(CNN) -- Amnesty International's demand for the release of Eynulla Fatullayev, a journalist from Azerbaijan, was met just two days after the organization's UK branch launched a social media campaign.
"[He] was freed after we launched a Twitter campaign tweeting the President from Azerbaijan with hundreds and hundreds and hundreds, if not thousands of messages, saying this man does not deserve to be held in jail," Larry Cox, Executive Director of Amnesty International U.S. tells CNN.
"He's a journalist, he wrote an article. You can't put people in jail for that."
Mr. Fataullayev is just one of the many individuals Amnesty International has supported over its 50 year history.
The organization is made up of three million supporters, members and activists from around the globe. It has offices in 80 countries and produces between four and five hundred reports on human rights annually.
Its aim is to hold governments accountable; to demand that they adhere to the Universal Declaration of Human Rights, adopted by the United Nations in 1948.
"What makes the Universal Declaration of Human Rights relevant is what has always made it relevant. That's the struggle of people for freedom and dignity," says Cox.
"Governments have never wanted to live up to the promises they made more than 60 years ago. It's when people take to the streets, people bring pressure to bear, people insist we want our rights to be respected, that the world has to take notice."
It's hard to believe an organization that operates on a global scale came from such simple beginnings: In 1961 British lawyer Peter Beneson was outraged after he learned of two Portuguese students sentenced to jail for no other reason but for toasting to liberty in a Lisbon restaurant.
Beneson wrote an article about political prisoners that was published on the front page of the UK's Observer newspaper.

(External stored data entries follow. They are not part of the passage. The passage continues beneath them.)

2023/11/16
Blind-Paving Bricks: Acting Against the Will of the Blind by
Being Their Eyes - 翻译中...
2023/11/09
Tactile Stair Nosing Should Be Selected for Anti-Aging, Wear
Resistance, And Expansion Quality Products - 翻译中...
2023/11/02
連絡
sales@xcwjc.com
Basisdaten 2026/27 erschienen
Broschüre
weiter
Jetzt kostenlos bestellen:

He encouraged others to join his cause -- to learn of political prisoners and write letters to the regimes that imprisoned them.
"It began with people sitting down at their desk and writing letters, and knowing that thousands, tens of thousands, even hundreds of thousands of other people were doing the same," explains Cox.
"Dictators and oppressors from around the world were being flooded by these messages, making them aware that they had to change or they were going to get increasingly isolated."
As a tribute to the two students in Lisbon who sparked the idea in the organization's founder, supporters of Amnesty international still meet annually to toast to freedom.
"Every year around this time, people gather in all parts of the world to also raise a toast to freedom," says Cox.
"It's not really a toast to Amnesty International. It's a toast to all those people who are risking their lives, risking their freedom, in this fight for human rights. That's who the toast is for. It reminds us of what we still have to do and it keeps us going."